We fit a series mathematical models of infectious disease dynamics to phylogenies estimated from 78 whole EBOV genomes collected from distinct patients in May and June of 2014 in Sierra Leone, and perform evolutionary analysis on these genomes combined with closely related EBOV genomes from previous outbreaks. Two analyses are conducted with values of the latent period that have been used in recent modelling efforts. We also examined the EBOV sequences for evidence of possible episodic adaptive molecular evolution during the 2014 outbreak.

Results:

We find evidence for adaptive evolution affecting L and GP protein coding regions of the EBOV genome, which is unlikely to bias molecular clock and phylodynamic analyses. We estimate R0=2.40 (95% HPD:1.54-3.87 ) if the mean latent period is 5.3 days, and R0=3.81, (95% HPD:2.47-6.3) if the mean latent period is 12.7 days. The estimated coefficient of variation (CV) of the number of transmissions per infected host is very high, and a large proportion of infections yield no transmissions.

Conclusions:

Estimates of R0 are sensitive to the unknown latent infectious period which can not be reliably estimated from genetic data alone.

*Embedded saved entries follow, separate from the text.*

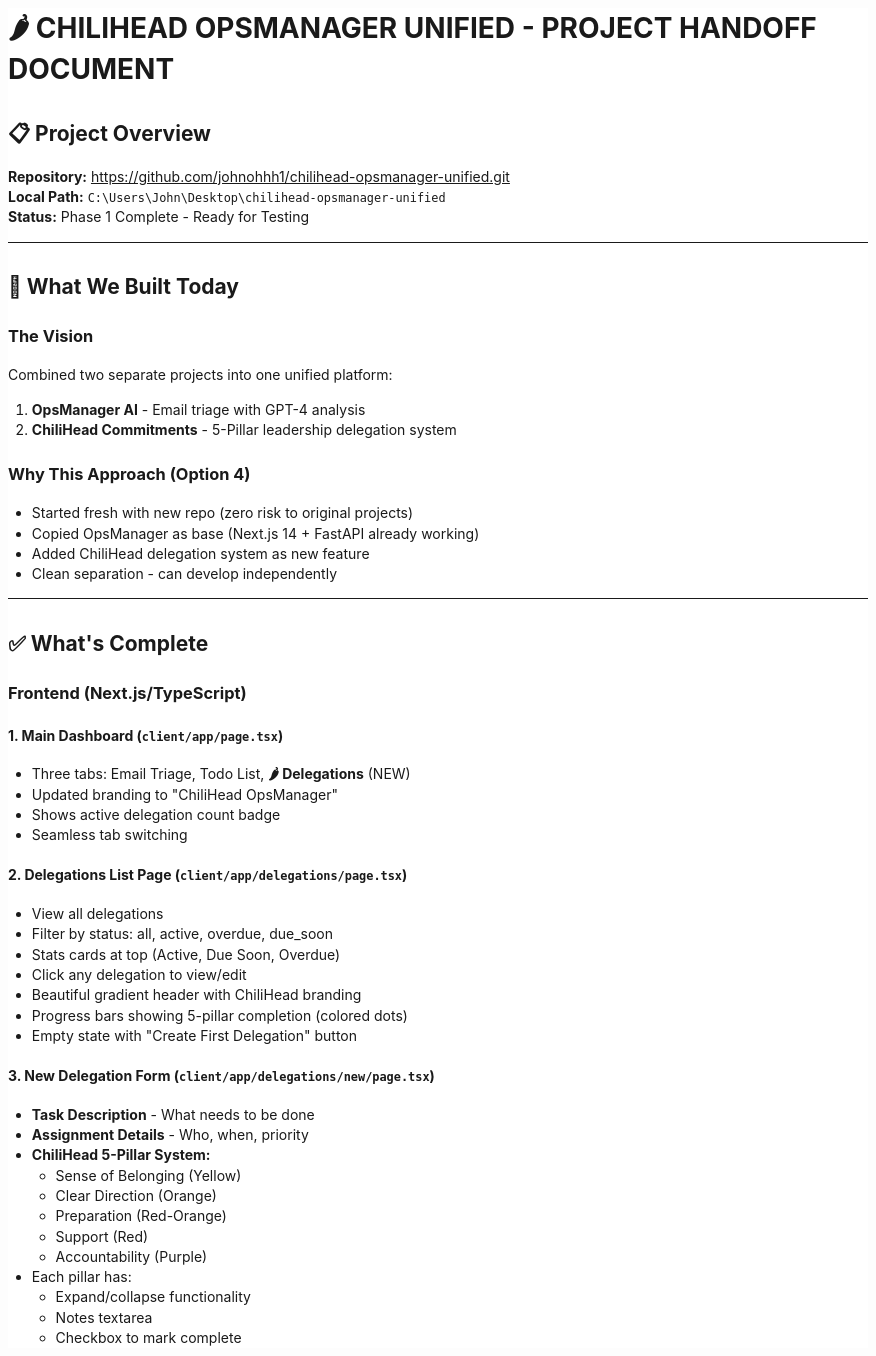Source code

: # 🌶️ CHILIHEAD OPSMANAGER UNIFIED - PROJECT HANDOFF DOCUMENT

## 📋 Project Overview

**Repository:** https://github.com/johnohhh1/chilihead-opsmanager-unified.git  
**Local Path:** `C:\Users\John\Desktop\chilihead-opsmanager-unified`  
**Status:** Phase 1 Complete - Ready for Testing

---

## 🎯 What We Built Today

### **The Vision**
Combined two separate projects into one unified platform:
1. **OpsManager AI** - Email triage with GPT-4 analysis
2. **ChiliHead Commitments** - 5-Pillar leadership delegation system

### **Why This Approach (Option 4)**
- Started fresh with new repo (zero risk to original projects)
- Copied OpsManager as base (Next.js 14 + FastAPI already working)
- Added ChiliHead delegation system as new feature
- Clean separation - can develop independently

---

## ✅ What's Complete

### **Frontend (Next.js/TypeScript)**

#### 1. Main Dashboard (`client/app/page.tsx`)
- Three tabs: Email Triage, Todo List, **🌶️ Delegations** (NEW)
- Updated branding to "ChiliHead OpsManager"
- Shows active delegation count badge
- Seamless tab switching

#### 2. Delegations List Page (`client/app/delegations/page.tsx`)
- View all delegations
- Filter by status: all, active, overdue, due_soon
- Stats cards at top (Active, Due Soon, Overdue)
- Click any delegation to view/edit
- Beautiful gradient header with ChiliHead branding
- Progress bars showing 5-pillar completion (colored dots)
- Empty state with "Create First Delegation" button

#### 3. New Delegation Form (`client/app/delegations/new/page.tsx`)
- **Task Description** - What needs to be done
- **Assignment Details** - Who, when, priority
- **ChiliHead 5-Pillar System:**
  - Sense of Belonging (Yellow)
  - Clear Direction (Orange)
  - Preparation (Red-Orange)
  - Support (Red)
  - Accountability (Purple)
- Each pillar has:
  - Expand/collapse functionality
  - Notes textarea
  - Checkbox to mark complete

EBOV phylogenies show significant evidence for superspreading and extreme variance in the number of transmissions per infected individual during the early epidemic in Sierra Leone.

Funding Statement

EMV and SLKP are supported by NIH Models of Infectious Disease Agent Study (MIDAS) grant U01GM110749. Computational work was supported by the UCSD Center for AIDS Research (BIT Core, P30 AI036214). EMV was partly supported by the UK Medical Research Council (MRC) and the UK Department for International Development (DFID) under the MRC/DFID Concordat agreement. The funders had no role in study design, data collection and analysis, decision to publish, or preparation of the manuscript.